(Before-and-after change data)
++++++

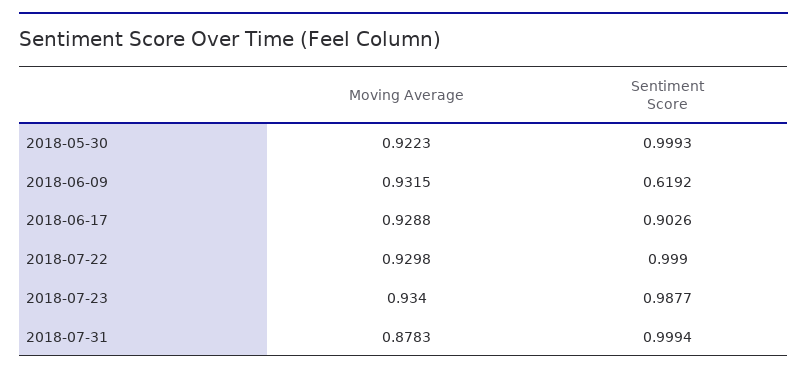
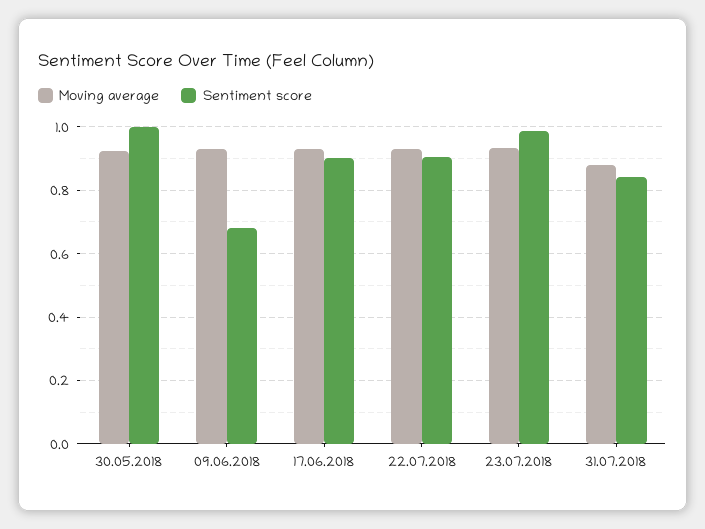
  {
    "Moving Average": {
      "2018-05-30": 0.9223,
      "2018-06-09": 0.9315,
      "2018-06-17": 0.9288,
      "2018-07-22": 0.9298,
      "2018-07-23": 0.934,
      "2018-07-31": 0.8783
    },
    "Sentiment Score": {
      "2018-05-30": 0.9993,
-     "2018-06-09": 0.6192,
+     "2018-06-09": 0.68,
      "2018-06-17": 0.9026,
-     "2018-07-22": 0.999,
+     "2018-07-22": 0.9,
      "2018-07-23": 0.9877,
-     "2018-07-31": 0.9994
+     "2018-07-31": 0.84
    }
  }

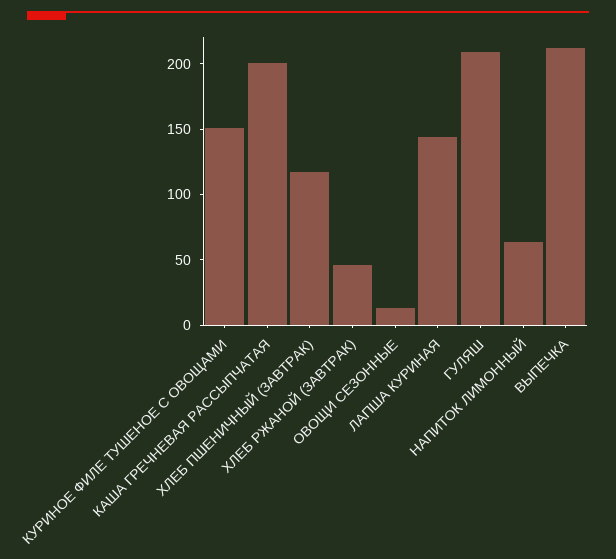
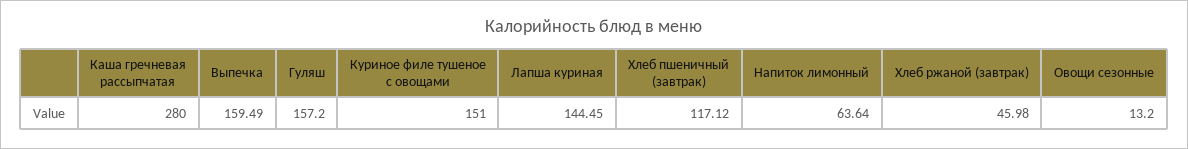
  {
    "КУРИНОЕ ФИЛЕ ТУШЕНОЕ С ОВОЩАМИ": 151,
-   "КАША ГРЕЧНЕВАЯ РАССЫПЧАТАЯ": 200,
+   "КАША ГРЕЧНЕВАЯ РАССЫПЧАТАЯ": 280,
    "ХЛЕБ ПШЕНИЧНЫЙ (ЗАВТРАК)": 117.12,
    "ХЛЕБ РЖАНОЙ (ЗАВТРАК)": 45.98,
    "ОВОЩИ СЕЗОННЫЕ": 13.2,
    "ЛАПША КУРИНАЯ": 144.45,
-   "ГУЛЯШ": 210,
+   "ГУЛЯШ": 157.2,
    "НАПИТОК ЛИМОННЫЙ": 63.64,
-   "ВЫПЕЧКА": 210
+   "ВЫПЕЧКА": 159.49
  }

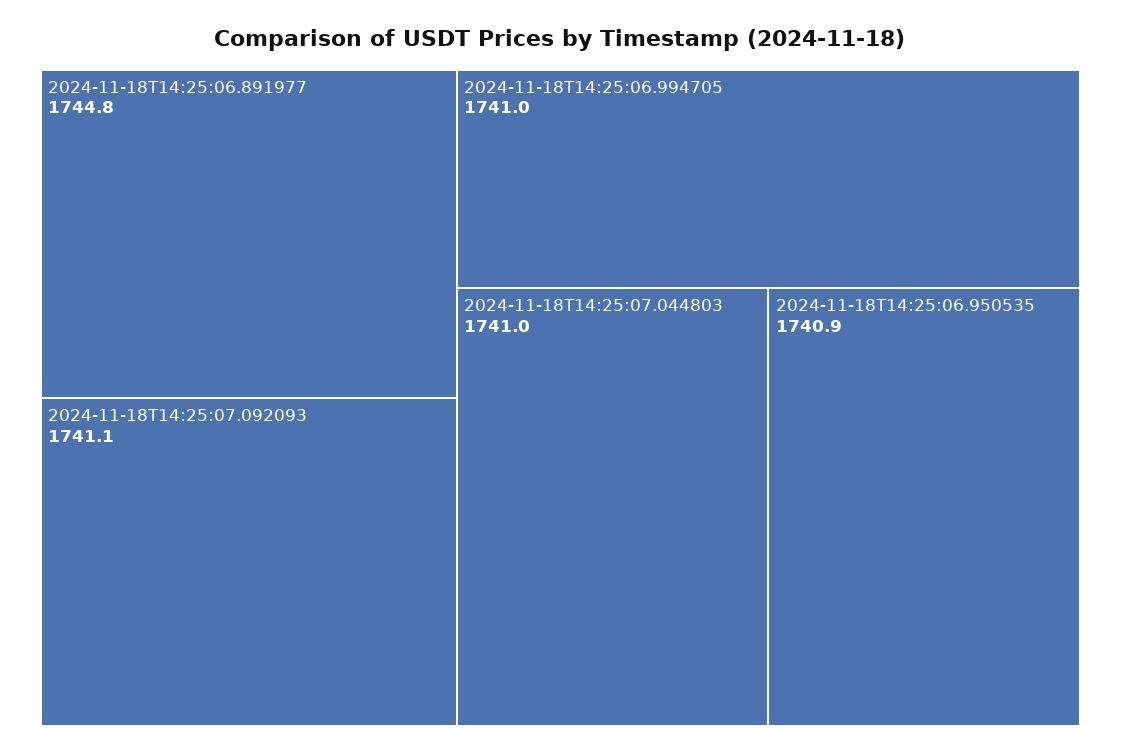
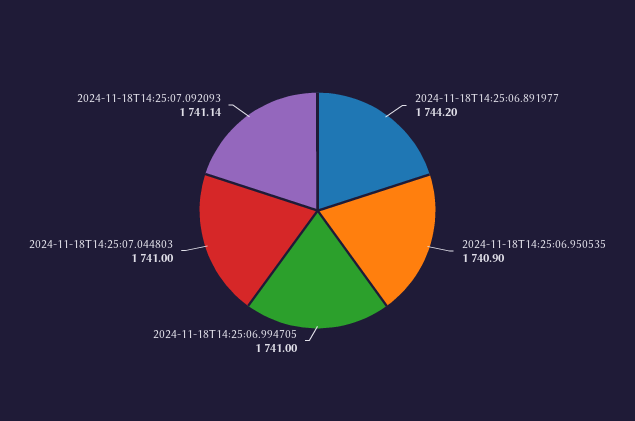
  {
-   "2024-11-18T14:25:06.891977": 1744.8,
+   "2024-11-18T14:25:06.891977": 1744.2,
    "2024-11-18T14:25:07.092093": 1741.14,
    "2024-11-18T14:25:06.994705": 1741,
    "2024-11-18T14:25:07.044803": 1741,
    "2024-11-18T14:25:06.950535": 1740.9
  }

++++++

Could you find every line in the records above that contains the word "ХЛЕБ" and copy it?

    "ХЛЕБ ПШЕНИЧНЫЙ (ЗАВТРАК)": 117.12,
    "ХЛЕБ РЖАНОЙ (ЗАВТРАК)": 45.98,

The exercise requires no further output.